O trabalho, intitulado “Bom demais para ser verdade: quando a evidência esmagadora não convence”, demonstra o paradoxo no caso em que testemunhas tentam identificar um suspeito entre várias pessoas postas lado a lado, como se costuma fazer em delegacias de polícia. Os pesquisadores (um time de engenheiros, físicos e matemáticos) mostraram que, à medida que aumenta o número de testemunhas que apontam unanimemente para um determinado suspeito, a chance de elas estarem corretas diminui até não ser mais confiável do que um palpite aleatório.

Esse resultado contraria nossa intuição. Pensamos que, se muitas pessoas, de modo independente e anônimo, atestam a identidade de um suspeito, não é possível que todas elas estejam erradas; no entanto, a rigor, é muito pequena a chance de que um grande número de pessoas concorde absolutamente. Portanto, nesse caso, a confiança na unanimidade ampara-se em algo bastante improvável. Em outras palavras: obter um grupo de testemunhas numeroso e unânime é tão difícil, de acordo com as leis da probabilidade, que é mais plausível que o sistema não seja confiável.

Não é à toa que a cultura judaica tenha sempre valorizado o contraditório na tomada de decisões e na construção do conhecimento. A visão contrária, mesmo sobre quesitos aparentemente inquestionáveis, sempre teve espaço garantido entre nossos sábios, a ponto de Rabi Yehudah HaNasi ter afirmado: não se deve dar a ninguém um assento no Sinédrio a menos que ele seja capaz de provar a pureza dos répteis a partir dos textos bíblicos. A capacidade de questionamento, argumentação e discordância é, em grande parte, responsável pela manutenção do judaísmo e pela fixidez de seus preceitos fundamentais – eis outro delicioso paradoxo.

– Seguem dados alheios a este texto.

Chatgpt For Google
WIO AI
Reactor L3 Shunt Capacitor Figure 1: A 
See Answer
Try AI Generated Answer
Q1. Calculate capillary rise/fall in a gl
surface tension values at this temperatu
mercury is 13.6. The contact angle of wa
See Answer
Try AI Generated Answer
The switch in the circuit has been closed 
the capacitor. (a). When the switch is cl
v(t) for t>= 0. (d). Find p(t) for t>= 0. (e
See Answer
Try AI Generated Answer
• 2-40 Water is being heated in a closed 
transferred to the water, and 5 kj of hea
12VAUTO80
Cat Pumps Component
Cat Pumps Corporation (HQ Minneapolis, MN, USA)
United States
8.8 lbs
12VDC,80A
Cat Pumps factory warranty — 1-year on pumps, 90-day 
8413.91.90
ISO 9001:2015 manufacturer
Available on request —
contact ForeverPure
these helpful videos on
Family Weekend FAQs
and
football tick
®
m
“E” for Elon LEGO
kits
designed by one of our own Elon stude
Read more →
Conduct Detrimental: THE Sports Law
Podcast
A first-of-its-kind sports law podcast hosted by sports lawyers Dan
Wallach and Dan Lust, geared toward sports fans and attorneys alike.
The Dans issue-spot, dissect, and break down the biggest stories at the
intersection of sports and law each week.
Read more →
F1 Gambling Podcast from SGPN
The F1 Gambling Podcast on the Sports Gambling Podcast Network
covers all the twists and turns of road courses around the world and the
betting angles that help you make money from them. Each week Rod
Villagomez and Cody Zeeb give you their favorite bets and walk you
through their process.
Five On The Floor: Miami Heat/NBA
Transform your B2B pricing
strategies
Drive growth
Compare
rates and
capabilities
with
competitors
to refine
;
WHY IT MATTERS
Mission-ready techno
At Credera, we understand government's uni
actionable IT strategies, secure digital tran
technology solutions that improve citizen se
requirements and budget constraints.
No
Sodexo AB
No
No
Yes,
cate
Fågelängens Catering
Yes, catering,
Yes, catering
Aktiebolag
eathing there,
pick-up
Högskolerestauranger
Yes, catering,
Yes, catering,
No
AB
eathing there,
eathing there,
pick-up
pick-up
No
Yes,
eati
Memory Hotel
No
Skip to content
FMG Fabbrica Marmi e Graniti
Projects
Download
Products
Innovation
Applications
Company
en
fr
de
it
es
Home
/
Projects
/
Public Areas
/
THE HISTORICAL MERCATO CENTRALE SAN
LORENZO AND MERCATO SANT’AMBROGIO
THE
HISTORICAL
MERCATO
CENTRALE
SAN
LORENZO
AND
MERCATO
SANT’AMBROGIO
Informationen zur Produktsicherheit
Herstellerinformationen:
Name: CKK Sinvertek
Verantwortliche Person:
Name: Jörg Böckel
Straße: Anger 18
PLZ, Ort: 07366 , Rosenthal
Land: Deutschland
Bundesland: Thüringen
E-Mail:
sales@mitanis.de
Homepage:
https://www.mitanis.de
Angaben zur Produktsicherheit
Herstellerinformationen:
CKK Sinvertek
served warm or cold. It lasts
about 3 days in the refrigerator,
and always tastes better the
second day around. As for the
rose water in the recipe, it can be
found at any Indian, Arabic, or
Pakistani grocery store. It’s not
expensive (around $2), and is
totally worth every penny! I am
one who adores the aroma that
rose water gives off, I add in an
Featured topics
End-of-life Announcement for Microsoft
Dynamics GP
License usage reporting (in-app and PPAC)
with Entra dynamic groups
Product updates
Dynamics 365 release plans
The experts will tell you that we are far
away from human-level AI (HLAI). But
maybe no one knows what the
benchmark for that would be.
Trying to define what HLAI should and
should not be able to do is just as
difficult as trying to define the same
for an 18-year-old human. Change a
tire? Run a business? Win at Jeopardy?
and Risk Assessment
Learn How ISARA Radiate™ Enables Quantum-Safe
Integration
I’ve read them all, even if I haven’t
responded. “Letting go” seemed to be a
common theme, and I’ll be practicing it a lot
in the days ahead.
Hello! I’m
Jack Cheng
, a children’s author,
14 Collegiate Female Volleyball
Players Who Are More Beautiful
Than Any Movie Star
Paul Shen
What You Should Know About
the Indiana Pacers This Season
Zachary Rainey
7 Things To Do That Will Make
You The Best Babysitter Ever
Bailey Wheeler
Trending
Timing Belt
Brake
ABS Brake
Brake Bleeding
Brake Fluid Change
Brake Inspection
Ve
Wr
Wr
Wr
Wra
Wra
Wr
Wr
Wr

1 Comentário a Uma lição do Sinédrio

  1. 12 de janeiro de 2016 at 17:27 | Permalink

    Esse enfoque é interessante. O conselho ou sinédrio era algo levita. E se estruturou junto com os Templos depois mas nasceu com Aarão já no deserto. Depois evoluiu. O pai do Judas Iscariotes era do Sinédrio. Idem o José de Arimatéia era um dos integrantes desse conselho. É o que dizem os livros apócrifos. Poucos sabem desse conselho, composição, etc e como eles se articulavam com os profetas. Interessante que depois Jerusalém e Samaria se separaram e ninguém sabe como ficou o conselho. É um tema instigante.